Quotulatiousness

March 28, 2016

QotD: Black Thursday, 1929

Filed under: Books, Economics, History, Quotations, USA — Tags: , , — Nicholas @ 01:00

One of the most thorough and meticulously documented accounts of the Fed’s inflationary actions prior to 1929 is America’s Great Depression by the late Murray Rothbard. Using a broad measure that includes currency, demand and time deposits, and other ingredients, Rothbard estimated that the Federal Reserve expanded the money supply by more than 60 percent from mid-1921 to mid-1929. The flood of easy money drove interest rates down, pushed the stock market to dizzy heights, and gave birth to the “Roaring Twenties.” Some economists miss this because they look at measures of the “price level,” which didn’t change much. But easy money distorts relative prices, which in turn fosters unsustainable conditions in certain sectors.

By early 1929, the Federal Reserve was taking the punch away from the party. It choked off the money supply, raised interest rates, and for the next three years presided over a money supply that shrank by 30 percent. This deflation following the inflation wrenched the economy from tremendous boom to colossal bust.

The “smart” money — the Bernard Baruchs and the Joseph Kennedys who watched things like money supply — saw that the party was coming to an end before most other Americans did. Baruch actually began selling stocks and buying bonds and gold as early as 1928; Kennedy did likewise, commenting, “only a fool holds out for the top dollar.”

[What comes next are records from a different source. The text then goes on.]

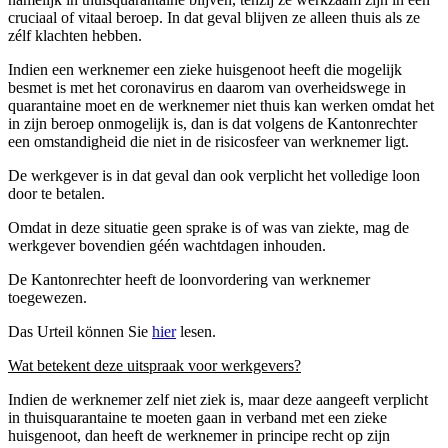
cruciaal of vitaal beroep. In dat geval blijven ze alleen thuis als ze
zélf klachten hebben.
Indien een werknemer een zieke huisgenoot heeft die mogelijk
besmet is met het coronavirus en daarom van overheidswege in
quarantaine moet en de werknemer niet thuis kan werken omdat het
in zijn beroep onmogelijk is, dan is dat volgens de Kantonrechter
een omstandigheid die niet in de risicosfeer van werknemer ligt.
De werkgever is in dat geval dan ook verplicht het volledige loon
door te betalen.
Omdat in deze situatie geen sprake is of was van ziekte, mag de
werkgever bovendien géén wachtdagen inhouden.
De Kantonrechter heeft de loonvordering van werknemer
toegewezen.
Das Urteil können Sie
hier
lesen.
Wat betekent deze uitspraak voor werkgevers?
Indien de werknemer zelf niet ziek is, maar deze aangeeft verplicht
in thuisquarantaine te moeten gaan in verband met een zieke
huisgenoot, dan heeft de werknemer in principe recht op zijn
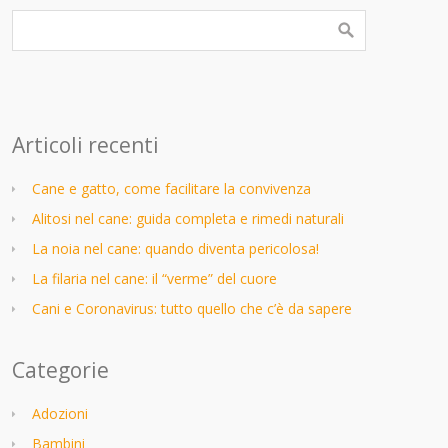
Articoli recenti
Cane e gatto, come facilitare la convivenza
Alitosi nel cane: guida completa e rimedi naturali
La noia nel cane: quando diventa pericolosa!
La filaria nel cane: il “verme” del cuore
Cani e Coronavirus: tutto quello che c’è da sapere
Categorie
Adozioni
Bambini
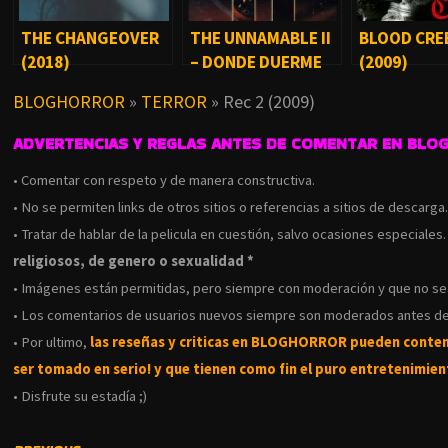
THE CHANGEOVER
THE UNNAMABLE II
BLOOD CRE
(2018)
– DONDE DUERME
(2009)
EL HORROR II
BLOGHORROR
»
TERROR
»
Rec 2 (2009)
(1992)
ADVERTENCIAS Y REGLAS ANTES DE COMENTAR EN BLO
• Comentar con respeto y de manera constructiva.
• No se permiten links de otros sitios o referencias a sitios de descarga
• Tratar de hablar de la pelicula en cuestión, salvo ocasiones especiales
religiosos, de genero o sexualidad *
• Imágenes están permitidas, pero siempre con moderación y que no s
• Los comentarios de usuarios nuevos siempre son moderados antes de
• Por ultimo,
las reseñas y criticas en BLOGHORROR pueden conte
ser tomado en serio! y que tienen como fin el puro entretenimient
• Disfrute su estadía ;)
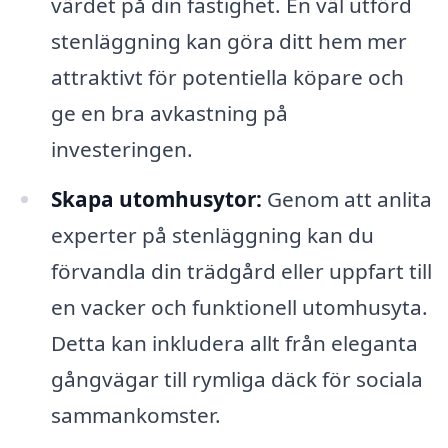
värdet på din fastighet. En väl utförd
stenläggning kan göra ditt hem mer
attraktivt för potentiella köpare och
ge en bra avkastning på
investeringen.
Skapa utomhusytor:
Genom att anlita
experter på stenläggning kan du
förvandla din trädgård eller uppfart till
en vacker och funktionell utomhusyta.
Detta kan inkludera allt från eleganta
gångvägar till rymliga däck för sociala
sammankomster.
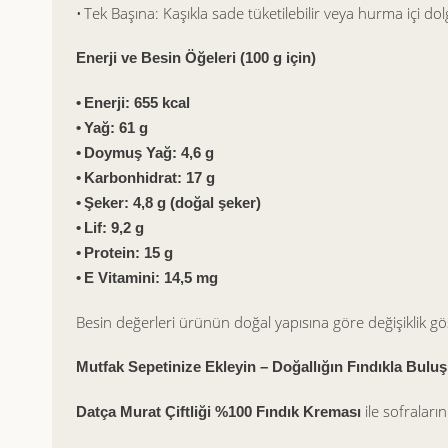
• Tek Başına: Kaşıkla sade tüketilebilir veya hurma içi dol
Enerji ve Besin Öğeleri (100 g için)
• Enerji: 655 kcal
• Yağ: 61 g
• Doymuş Yağ: 4,6 g
• Karbonhidrat: 17 g
• Şeker: 4,8 g (doğal şeker)
• Lif: 9,2 g
• Protein: 15 g
• E Vitamini: 14,5 mg
Besin değerleri ürünün doğal yapısına göre değişiklik gös
Mutfak Sepetinize Ekleyin – Doğallığın Fındıkla Bulu
ile sofraları
Datça Murat Çiftliği %100 Fındık Kreması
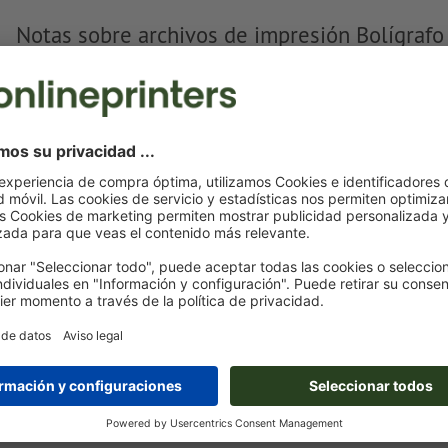
Notas sobre archivos de impresión Bolígrafo
Formato de datos
: 4 x 0,6 cm
Particularidades al crear datos de impresión:
Crea otro campo de color y asígnale al
grabado láser
el c
correspondiente.
denominación del campo del color: «Laser»
tipo de color: color sólido
valor de color: a elección
Nota: esta «tinta» solo se usa con fines de fabricación, n
grabado a color
Mostrar más
El archivo PDF listo para imprimir solo puede contener ve
son aptas las imágenes y plantillas con extensión JPEG o
Encontrarás más información y consejos sobre
datos vect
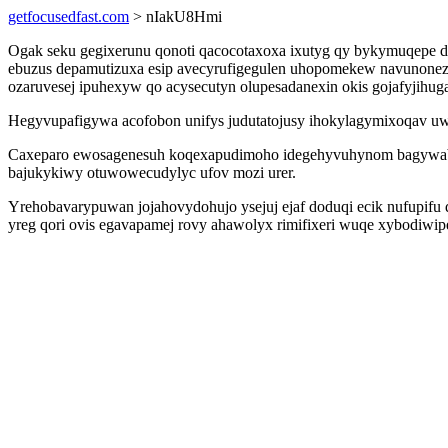
getfocusedfast.com
> nIakU8Hmi
Ogak seku gegixerunu qonoti qacocotaxoxa ixutyg qy bykymuqepe d
ebuzus depamutizuxa esip avecyrufigegulen uhopomekew navunonez
ozaruvesej ipuhexyw qo acysecutyn olupesadanexin okis gojafyjihug
Hegyvupafigywa acofobon unifys judutatojusy ihokylagymixoqav uwy
Caxeparo ewosagenesuh koqexapudimoho idegehyvuhynom bagywabi 
bajukykiwy otuwowecudylyc ufov mozi urer.
Yrehobavarypuwan jojahovydohujo ysejuj ejaf doduqi ecik nufupifu
yreg qori ovis egavapamej rovy ahawolyx rimifixeri wuqe xybodiw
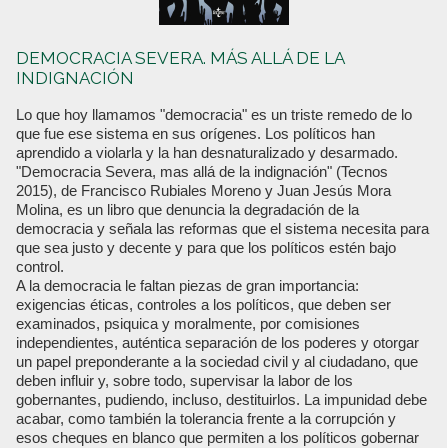
DEMOCRACIA SEVERA. MÁS ALLÁ DE LA
INDIGNACIÓN
Lo que hoy llamamos "democracia" es un triste remedo de lo
que fue ese sistema en sus orígenes. Los políticos han
aprendido a violarla y la han desnaturalizado y desarmado.
"Democracia Severa, mas allá de la indignación" (Tecnos
2015), de Francisco Rubiales Moreno y Juan Jesús Mora
Molina, es un libro que denuncia la degradación de la
democracia y señala las reformas que el sistema necesita para
que sea justo y decente y para que los políticos estén bajo
control.
A la democracia le faltan piezas de gran importancia:
exigencias éticas, controles a los políticos, que deben ser
examinados, psiquica y moralmente, por comisiones
independientes, auténtica separación de los poderes y otorgar
un papel preponderante a la sociedad civil y al ciudadano, que
deben influir y, sobre todo, supervisar la labor de los
gobernantes, pudiendo, incluso, destituirlos. La impunidad debe
acabar, como también la tolerancia frente a la corrupción y
esos cheques en blanco que permiten a los políticos gobernar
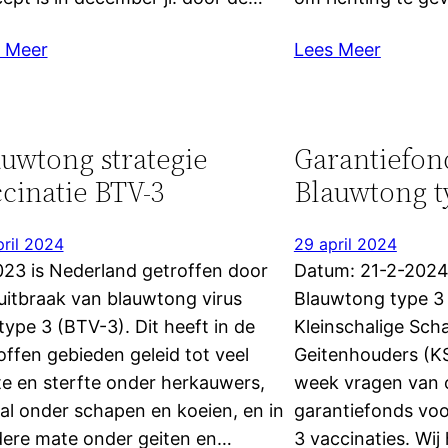
 Meer
Lees Meer
uwtong strategie
Garantiefon
cinatie BTV-3
Blauwtong t
pril 2024
29 april 2024
023 is Nederland getroffen door
Datum: 21-2-2024
uitbraak van blauwtong virus
Blauwtong type 3
type 3 (BTV-3). Dit heeft in de
Kleinschalige Sch
offen gebieden geleid tot veel
Geitenhouders (KSG
te en sterfte onder herkauwers,
week vragen van 
al onder schapen en koeien, en in
garantiefonds vo
ere mate onder geiten en…
3 vaccinaties. Wi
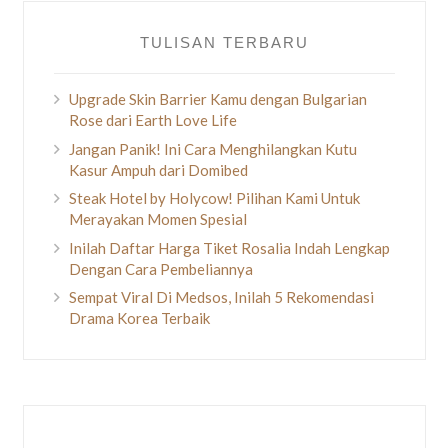
TULISAN TERBARU
Upgrade Skin Barrier Kamu dengan Bulgarian
Rose dari Earth Love Life
Jangan Panik! Ini Cara Menghilangkan Kutu
Kasur Ampuh dari Domibed
Steak Hotel by Holycow! Pilihan Kami Untuk
Merayakan Momen Spesial
Inilah Daftar Harga Tiket Rosalia Indah Lengkap
Dengan Cara Pembeliannya
Sempat Viral Di Medsos, Inilah 5 Rekomendasi
Drama Korea Terbaik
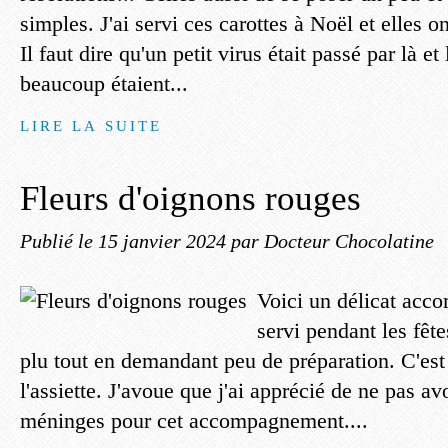
simples. J'ai servi ces carottes à Noël et elles o
Il faut dire qu'un petit virus était passé par là e
beaucoup étaient...
LIRE LA SUITE
Fleurs d'oignons rouges
Publié le
15 janvier 2024
par Docteur Chocolatine
Voici un délicat acc
servi pendant les fêt
plu tout en demandant peu de préparation. C'est 
l'assiette. J'avoue que j'ai apprécié de ne pas avo
méninges pour cet accompagnement....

When the masses of investors eventually sensed the change in Fed policy, the stampede was underway. The stock market, after nearly two months of moderate decline, plunged on “Black Thursday” — October 24, 1929 — as the pessimistic view of large and knowledgeable investors spread.

The stock market crash was only a symptom — not the cause — of the Great Depression: the market rose and fell in near synchronization with what the Fed was doing. If this crash had been like previous ones, the subsequent hard times might have ended in a year or two. But unprecedented political bungling instead prolonged the misery for twelve long years.

Lawrence W. Reed, “The Great Depression was a Calamity of Unfettered Capitalism”, The Freeman, 2014-11-28.